Advocatenkantoren in de Verenigde Staten zijn het doelwit van criminelen die zich voordoen als helpdeskmedewerker en toegang tot gevoelige gegevens proberen te krijgen Slachtoffers worden vervolgens onder druk gezet om losgeld te betalen, anders dreigen de criminelen de gestolen data te publiceren, zo waarschuwt de FBI (pdf). Volgens de Amerikaanse opsporingsdienst zijn de aanvallen het werk van een ransomwaregroep genaamd Silent Ransom Group (SRG), die ook bekendstaat als Luna Moth, Chatty Spider en UNC3753.

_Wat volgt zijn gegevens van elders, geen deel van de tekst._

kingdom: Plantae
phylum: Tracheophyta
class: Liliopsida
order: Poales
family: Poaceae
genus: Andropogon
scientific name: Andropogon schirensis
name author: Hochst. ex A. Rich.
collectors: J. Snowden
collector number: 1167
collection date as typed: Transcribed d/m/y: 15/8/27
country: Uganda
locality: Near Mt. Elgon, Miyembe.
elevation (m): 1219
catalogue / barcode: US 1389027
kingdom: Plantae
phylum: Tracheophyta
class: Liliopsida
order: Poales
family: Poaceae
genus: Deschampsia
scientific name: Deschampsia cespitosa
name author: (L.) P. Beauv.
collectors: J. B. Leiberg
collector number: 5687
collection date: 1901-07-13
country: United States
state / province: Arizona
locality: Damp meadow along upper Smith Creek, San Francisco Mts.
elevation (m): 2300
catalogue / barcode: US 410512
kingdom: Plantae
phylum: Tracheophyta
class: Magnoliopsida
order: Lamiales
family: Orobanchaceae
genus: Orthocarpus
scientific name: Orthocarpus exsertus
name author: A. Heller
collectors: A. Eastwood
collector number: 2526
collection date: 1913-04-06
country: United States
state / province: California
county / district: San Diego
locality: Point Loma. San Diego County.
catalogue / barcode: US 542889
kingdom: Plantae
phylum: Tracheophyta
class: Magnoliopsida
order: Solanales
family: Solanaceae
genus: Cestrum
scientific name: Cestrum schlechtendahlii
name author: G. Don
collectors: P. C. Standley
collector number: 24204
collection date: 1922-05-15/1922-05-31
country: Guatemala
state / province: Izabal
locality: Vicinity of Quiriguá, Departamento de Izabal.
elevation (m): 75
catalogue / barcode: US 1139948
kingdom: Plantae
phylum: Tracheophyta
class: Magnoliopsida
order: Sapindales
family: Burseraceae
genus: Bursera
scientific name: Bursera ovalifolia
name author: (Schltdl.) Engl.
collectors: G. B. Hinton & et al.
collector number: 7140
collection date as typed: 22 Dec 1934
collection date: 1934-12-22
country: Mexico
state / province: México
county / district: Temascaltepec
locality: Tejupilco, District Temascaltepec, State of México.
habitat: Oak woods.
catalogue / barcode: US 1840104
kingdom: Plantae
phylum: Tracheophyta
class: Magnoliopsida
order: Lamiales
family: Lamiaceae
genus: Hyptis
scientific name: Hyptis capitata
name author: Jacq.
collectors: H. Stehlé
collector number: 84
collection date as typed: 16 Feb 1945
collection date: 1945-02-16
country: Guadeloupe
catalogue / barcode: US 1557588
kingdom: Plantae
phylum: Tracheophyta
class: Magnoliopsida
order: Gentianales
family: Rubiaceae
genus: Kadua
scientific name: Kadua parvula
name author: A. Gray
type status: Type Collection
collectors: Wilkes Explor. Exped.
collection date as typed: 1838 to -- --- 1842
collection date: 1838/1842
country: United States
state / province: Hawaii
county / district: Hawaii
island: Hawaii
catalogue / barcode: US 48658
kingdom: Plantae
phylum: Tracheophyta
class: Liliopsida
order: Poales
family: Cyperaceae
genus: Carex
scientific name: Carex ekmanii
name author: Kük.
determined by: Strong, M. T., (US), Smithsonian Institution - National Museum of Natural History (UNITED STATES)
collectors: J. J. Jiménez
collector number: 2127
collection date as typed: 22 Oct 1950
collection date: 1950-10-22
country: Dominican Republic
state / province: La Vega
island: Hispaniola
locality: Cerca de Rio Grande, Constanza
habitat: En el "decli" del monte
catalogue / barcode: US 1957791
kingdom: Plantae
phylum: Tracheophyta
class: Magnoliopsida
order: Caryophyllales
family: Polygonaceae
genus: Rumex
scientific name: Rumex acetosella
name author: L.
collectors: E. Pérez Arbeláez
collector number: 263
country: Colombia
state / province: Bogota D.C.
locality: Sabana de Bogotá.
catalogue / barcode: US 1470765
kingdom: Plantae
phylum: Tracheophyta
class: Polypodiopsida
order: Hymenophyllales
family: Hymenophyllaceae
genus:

De groep zou al zeker sinds 2022 actief zijn en zich specifiek bezighouden met datadiefstal. In tegenstelling tot veel andere ransomwaregroepen versleutelt SRG geen bestanden van slachtoffers. Om toegang tot de systemen van slachtoffers te krijgen verstuurde de groep vaak phishingmails waarbij werd geclaimd dat de ontvanger abonnementskosten moest betalen. Om het zogenaamde abonnement te annuleren moest de ontvanger van de mail contact opnemen met een opgegeven telefoonnummer. Dit nummer was van de aanvallers die slachtoffers instrueerden om remote access software te installeren waarmee er toegang tot hun systeem werd verkregen.

Sinds een aantal weken richt SRG zich op advocatenkantoren waarbij ze zich voordoen als de it-helpdesk, aldus de FBI. Doelwitten worden gebeld of krijgen een phishingmail, waarin wordt gesteld om met spoed het opgegeven telefoonnummer van de 'helpdesk' te bellen. De 'helpdesk' probeert vervolgens een remote desktopsessie op te zetten om zo toegang tot het systeem van het slachtoffer te krijgen. Wanneer dit niet lukt gaan de aanvallers fysiek langs het advocatenkantoor waarbij ze een usb-apparaat aansluiten.

Hierbij vertelt de 'helpdeskmedewerker' dat er vanwege een phishingmail een image of back-up van het systeem moet worden gemaakt. Zodra de aanvallers remote toegang tot een systeem hebben proberen ze via het programma rclone data te stelen. De gegevens worden dan gekopieerd naar een online opslagdienst zoals Google Drive of Microsoft OneDrive. Wanneer de aanvallers iemand fysiek langssturen worden de gegevens op een externe harde schijf of usb-stick gekopieerd.

Maatregelen

De FBI stelt dat organisaties verschillende maatregelen kunnen nemen om dergelijke aanvallen te voorkomen. Zo wordt aangeraden om van alle personen in het bedrijfspand de gegevens te controleren. Verder moet toegang tot gevoelige gegevens vanaf minder veilige netwerken, zoals internet en thuisnetwerken, worden beperkt. Organisaties moeten ook beleid opstellen waarin staat hoe de it-helpdesk communiceert en zich tegenover medewerkers authenticeert. Verder adviseert de FBI het trainen van personeel om phishing te herkennen, het blokkeren van poort 22 en het uitschakelen van remote toegang en de mogelijkheid voor het aansluiten van externe apparatuur.